Voor mij lag het anders. Ik hoefde me meestal niet te wapenen tegen pestkoppen en mensen die mij discrimineerden. In veel van die situaties kreeg ik te maken met onwetendheid. Er werden met woorden gegooid, die gewoonweg niet klopten. Ik ben niet zwart, maar bruin. Dus een woord als 'zwarte' sloeg nergens op. Ik ben ook geen pinda en ook geen Chinees. Spleetogen heb ik ook niet en in mijn eigen land was / ben ik al. Ik ben namelijk een Indo, die hier geboren en getogen is. Ik ben zelfs geen rijst pikker, want zoveel rijst at / eet ik niet eens. Dus al dat soort opmerkingen kwalificeerde ik als 'dom', domheid van degenen die mij ermee belaagden. Maar er zat ook vaak angst achter. Want die 'zwarte', die Chinees deed het zo gek nog niet. 😎 Ik mocht van mijn moeder nooit lachen om domme mensen. Maar in dit soort gevallen deed ik dat stiekem dus wel. Inwendig.

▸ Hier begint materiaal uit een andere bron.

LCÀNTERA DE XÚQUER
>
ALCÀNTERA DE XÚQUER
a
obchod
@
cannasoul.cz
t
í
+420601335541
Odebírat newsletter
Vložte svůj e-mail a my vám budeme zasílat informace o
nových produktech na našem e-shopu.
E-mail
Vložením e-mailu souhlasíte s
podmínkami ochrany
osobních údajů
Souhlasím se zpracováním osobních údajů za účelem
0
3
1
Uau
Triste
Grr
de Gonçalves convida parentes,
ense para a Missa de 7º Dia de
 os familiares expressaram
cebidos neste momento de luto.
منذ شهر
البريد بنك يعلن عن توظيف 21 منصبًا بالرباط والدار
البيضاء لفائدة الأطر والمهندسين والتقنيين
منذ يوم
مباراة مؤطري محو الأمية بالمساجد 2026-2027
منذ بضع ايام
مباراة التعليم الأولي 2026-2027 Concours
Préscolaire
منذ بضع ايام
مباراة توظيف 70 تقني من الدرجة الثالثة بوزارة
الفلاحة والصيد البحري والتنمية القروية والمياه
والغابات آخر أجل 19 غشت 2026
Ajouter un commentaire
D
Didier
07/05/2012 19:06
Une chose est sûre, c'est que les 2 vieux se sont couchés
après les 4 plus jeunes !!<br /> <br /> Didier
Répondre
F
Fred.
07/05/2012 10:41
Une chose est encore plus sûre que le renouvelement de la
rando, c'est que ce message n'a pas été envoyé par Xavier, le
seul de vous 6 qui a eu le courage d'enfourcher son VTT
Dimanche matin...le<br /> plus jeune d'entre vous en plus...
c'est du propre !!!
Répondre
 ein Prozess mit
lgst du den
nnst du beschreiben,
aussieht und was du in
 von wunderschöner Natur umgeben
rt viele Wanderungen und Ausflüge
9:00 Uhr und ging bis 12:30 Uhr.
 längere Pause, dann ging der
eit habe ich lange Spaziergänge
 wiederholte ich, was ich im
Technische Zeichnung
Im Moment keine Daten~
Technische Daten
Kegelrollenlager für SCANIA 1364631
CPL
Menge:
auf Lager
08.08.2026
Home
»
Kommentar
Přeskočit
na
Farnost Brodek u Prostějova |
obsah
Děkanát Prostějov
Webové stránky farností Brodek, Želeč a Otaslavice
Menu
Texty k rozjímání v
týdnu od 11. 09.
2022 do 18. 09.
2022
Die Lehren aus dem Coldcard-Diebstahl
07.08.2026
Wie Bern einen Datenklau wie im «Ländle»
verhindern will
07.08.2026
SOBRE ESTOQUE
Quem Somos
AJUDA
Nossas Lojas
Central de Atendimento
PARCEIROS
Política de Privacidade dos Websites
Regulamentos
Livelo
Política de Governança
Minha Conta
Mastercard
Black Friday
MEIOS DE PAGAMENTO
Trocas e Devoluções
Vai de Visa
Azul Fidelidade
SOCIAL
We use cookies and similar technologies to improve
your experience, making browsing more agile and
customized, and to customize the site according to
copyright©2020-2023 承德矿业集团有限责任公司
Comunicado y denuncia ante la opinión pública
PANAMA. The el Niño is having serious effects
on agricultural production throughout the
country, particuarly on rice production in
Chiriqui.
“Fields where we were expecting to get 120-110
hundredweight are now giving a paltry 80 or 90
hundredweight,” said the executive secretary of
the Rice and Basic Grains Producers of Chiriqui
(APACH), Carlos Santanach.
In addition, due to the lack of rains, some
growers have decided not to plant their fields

Anders zou het zijn geweest als ik van jongs af gehoord zou hebben dom te zijn. Gelukkig was dat met mij nooit het geval. Als kind moest ik nog veel leren. Ook dat ik niet dom ben. Ik kan me voorstellen dat kinderen die dat soort opmerkingen ('dat kan jij niet', 'dat snap jij toch niet', 'kan je dat niet eens?' enz. ) dagelijks te horen krijgen, ook gaan geloven dat ze dom zijn. Ze gaan tegen school opzien en hebben een negatieve dialoog met zichzelf. Ze bevestigen een onwaarheid over zichzelf en creëren zodoende een laag zelfbeeld.

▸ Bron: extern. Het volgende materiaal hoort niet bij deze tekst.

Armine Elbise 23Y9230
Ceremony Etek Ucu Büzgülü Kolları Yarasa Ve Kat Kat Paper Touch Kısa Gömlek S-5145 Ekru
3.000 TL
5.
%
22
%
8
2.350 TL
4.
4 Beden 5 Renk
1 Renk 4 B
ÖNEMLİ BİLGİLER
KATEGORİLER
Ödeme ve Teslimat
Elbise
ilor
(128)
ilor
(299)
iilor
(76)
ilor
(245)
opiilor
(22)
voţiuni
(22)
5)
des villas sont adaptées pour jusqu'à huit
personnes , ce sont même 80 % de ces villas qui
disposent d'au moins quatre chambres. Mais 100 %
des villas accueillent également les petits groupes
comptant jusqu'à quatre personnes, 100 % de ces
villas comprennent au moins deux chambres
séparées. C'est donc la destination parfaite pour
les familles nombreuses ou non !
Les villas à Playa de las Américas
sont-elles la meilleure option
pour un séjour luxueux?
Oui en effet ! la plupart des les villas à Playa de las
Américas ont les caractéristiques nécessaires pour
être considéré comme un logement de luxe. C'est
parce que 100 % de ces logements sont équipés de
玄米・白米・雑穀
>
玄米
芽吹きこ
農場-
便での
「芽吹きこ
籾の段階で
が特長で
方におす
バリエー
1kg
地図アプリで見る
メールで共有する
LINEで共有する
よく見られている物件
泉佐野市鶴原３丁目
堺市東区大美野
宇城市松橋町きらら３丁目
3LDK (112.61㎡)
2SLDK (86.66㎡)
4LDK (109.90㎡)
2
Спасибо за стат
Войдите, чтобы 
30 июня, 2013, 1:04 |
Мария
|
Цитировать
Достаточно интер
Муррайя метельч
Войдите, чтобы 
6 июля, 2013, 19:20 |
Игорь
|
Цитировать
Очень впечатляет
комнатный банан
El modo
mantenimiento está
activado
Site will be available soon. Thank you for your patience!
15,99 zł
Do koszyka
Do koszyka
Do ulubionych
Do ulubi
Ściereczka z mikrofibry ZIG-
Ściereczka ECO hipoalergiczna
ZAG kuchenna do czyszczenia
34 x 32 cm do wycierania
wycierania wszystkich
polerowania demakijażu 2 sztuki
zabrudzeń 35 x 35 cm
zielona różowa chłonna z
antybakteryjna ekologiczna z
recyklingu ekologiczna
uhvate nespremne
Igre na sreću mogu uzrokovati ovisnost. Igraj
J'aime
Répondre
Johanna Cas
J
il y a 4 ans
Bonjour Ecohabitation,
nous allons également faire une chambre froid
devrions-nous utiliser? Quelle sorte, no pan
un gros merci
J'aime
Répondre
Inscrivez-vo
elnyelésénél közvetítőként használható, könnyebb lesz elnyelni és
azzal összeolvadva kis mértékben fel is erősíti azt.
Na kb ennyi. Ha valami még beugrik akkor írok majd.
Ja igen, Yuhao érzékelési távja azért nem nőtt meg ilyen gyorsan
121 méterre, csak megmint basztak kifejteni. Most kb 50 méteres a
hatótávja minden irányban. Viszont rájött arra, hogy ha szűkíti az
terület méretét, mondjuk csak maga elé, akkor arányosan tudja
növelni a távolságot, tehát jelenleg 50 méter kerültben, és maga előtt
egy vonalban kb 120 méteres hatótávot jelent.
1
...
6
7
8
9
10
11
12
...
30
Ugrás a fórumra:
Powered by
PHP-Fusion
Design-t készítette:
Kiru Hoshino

Het beste is om in jezelf te blijven geloven. In principe is niemand dom. Tenzij je mij een Chinees of zwarte noemt. 😅 Het negatieve gedoe gaf mij juist een impuls, energie om te bewijzen dat het niet zo is. Dat leidde er wel toe, dat ik soms op mijn tenen ben gaan lopen. En dat is dus ook niet goed.